Exercise data:
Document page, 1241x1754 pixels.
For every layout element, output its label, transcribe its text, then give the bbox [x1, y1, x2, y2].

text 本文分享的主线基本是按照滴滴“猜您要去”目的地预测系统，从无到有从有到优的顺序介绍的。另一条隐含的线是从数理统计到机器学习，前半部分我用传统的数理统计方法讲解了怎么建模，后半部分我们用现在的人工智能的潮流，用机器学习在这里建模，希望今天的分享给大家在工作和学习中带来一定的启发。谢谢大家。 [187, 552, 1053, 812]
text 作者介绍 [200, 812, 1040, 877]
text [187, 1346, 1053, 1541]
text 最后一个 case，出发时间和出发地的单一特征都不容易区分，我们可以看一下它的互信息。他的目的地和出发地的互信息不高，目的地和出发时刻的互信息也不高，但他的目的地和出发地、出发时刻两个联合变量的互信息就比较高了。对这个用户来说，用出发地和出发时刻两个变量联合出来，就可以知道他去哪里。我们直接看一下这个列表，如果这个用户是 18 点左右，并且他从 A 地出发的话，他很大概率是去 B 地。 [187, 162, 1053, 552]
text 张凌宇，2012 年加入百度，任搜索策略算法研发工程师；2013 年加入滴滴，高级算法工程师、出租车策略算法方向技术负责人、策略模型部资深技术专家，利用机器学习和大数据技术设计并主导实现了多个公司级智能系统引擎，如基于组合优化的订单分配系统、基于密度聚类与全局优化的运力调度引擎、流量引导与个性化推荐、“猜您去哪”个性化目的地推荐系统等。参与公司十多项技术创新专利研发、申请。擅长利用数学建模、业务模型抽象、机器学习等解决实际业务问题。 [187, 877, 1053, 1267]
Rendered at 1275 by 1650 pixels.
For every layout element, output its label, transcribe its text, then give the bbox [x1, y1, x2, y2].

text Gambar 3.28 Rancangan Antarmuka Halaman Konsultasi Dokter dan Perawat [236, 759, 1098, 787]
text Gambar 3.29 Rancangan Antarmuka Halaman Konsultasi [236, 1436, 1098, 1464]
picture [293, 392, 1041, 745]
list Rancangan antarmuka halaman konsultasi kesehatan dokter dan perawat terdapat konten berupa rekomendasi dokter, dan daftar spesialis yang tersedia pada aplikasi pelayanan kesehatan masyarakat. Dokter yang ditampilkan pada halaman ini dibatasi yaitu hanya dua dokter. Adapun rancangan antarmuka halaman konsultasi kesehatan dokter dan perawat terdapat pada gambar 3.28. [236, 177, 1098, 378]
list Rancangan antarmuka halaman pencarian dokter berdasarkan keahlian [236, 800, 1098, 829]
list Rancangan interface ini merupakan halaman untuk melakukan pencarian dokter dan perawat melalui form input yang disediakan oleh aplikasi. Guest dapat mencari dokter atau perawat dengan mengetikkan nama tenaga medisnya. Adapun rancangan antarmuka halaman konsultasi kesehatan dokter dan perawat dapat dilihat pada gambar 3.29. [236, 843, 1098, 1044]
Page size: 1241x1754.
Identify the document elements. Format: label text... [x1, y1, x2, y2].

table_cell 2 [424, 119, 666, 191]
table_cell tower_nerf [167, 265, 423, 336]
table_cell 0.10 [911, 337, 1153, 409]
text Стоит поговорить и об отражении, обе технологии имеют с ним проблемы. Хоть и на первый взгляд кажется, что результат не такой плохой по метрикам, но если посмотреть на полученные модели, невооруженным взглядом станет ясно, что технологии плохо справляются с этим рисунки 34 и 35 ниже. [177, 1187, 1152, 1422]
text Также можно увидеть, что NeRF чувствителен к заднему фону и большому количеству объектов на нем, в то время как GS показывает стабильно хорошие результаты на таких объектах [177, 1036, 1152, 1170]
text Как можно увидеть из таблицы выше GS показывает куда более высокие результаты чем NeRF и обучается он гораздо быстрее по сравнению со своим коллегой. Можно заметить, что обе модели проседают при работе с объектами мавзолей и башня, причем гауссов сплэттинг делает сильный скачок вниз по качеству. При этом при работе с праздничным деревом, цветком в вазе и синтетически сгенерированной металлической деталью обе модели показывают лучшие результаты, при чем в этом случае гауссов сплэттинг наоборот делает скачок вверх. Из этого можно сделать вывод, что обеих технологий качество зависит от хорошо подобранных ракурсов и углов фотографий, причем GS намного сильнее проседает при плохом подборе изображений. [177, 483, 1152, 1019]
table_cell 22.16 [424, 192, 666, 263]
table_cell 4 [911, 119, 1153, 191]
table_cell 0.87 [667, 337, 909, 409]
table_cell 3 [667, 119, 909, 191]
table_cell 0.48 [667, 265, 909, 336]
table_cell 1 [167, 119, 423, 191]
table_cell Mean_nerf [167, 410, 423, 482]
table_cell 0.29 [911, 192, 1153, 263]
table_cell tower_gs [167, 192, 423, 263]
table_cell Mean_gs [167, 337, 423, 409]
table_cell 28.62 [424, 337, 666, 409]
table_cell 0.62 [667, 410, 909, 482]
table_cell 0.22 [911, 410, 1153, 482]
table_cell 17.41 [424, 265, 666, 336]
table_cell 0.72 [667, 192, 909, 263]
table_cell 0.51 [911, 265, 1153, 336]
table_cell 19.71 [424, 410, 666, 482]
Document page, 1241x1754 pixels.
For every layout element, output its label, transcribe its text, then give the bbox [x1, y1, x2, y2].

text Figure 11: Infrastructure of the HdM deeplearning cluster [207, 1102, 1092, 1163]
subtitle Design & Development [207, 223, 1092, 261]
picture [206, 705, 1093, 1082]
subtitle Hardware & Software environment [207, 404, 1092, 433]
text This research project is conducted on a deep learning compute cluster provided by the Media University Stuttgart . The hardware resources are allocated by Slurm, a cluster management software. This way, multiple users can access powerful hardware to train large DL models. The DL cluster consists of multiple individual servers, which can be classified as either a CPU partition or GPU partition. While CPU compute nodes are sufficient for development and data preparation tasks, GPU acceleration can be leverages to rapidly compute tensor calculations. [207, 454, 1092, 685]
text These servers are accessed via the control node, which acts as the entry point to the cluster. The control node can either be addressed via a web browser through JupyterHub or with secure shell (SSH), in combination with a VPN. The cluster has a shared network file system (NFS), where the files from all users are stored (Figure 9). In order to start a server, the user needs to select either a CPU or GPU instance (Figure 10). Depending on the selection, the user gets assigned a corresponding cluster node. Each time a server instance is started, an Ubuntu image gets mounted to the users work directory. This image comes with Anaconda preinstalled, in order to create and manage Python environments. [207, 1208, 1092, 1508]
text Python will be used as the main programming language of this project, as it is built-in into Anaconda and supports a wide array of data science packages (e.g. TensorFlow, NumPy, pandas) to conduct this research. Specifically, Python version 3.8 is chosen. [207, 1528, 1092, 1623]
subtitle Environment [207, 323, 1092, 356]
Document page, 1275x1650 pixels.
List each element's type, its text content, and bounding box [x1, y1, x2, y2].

What the exercise asks:
Everything starting at the line containing "text [187, 1346, 1053, 1541]" and ending at the line containing "Rendered at 1275 by 1650 pixels." in the records above should be repeated exactly, and only that.

Answer section:
text [187, 1346, 1053, 1541]
text 最后一个 case，出发时间和出发地的单一特征都不容易区分，我们可以看一下它的互信息。他的目的地和出发地的互信息不高，目的地和出发时刻的互信息也不高，但他的目的地和出发地、出发时刻两个联合变量的互信息就比较高了。对这个用户来说，用出发地和出发时刻两个变量联合出来，就可以知道他去哪里。我们直接看一下这个列表，如果这个用户是 18 点左右，并且他从 A 地出发的话，他很大概率是去 B 地。 [187, 162, 1053, 552]
text 张凌宇，2012 年加入百度，任搜索策略算法研发工程师；2013 年加入滴滴，高级算法工程师、出租车策略算法方向技术负责人、策略模型部资深技术专家，利用机器学习和大数据技术设计并主导实现了多个公司级智能系统引擎，如基于组合优化的订单分配系统、基于密度聚类与全局优化的运力调度引擎、流量引导与个性化推荐、“猜您去哪”个性化目的地推荐系统等。参与公司十多项技术创新专利研发、申请。擅长利用数学建模、业务模型抽象、机器学习等解决实际业务问题。 [187, 877, 1053, 1267]
Rendered at 1275 by 1650 pixels.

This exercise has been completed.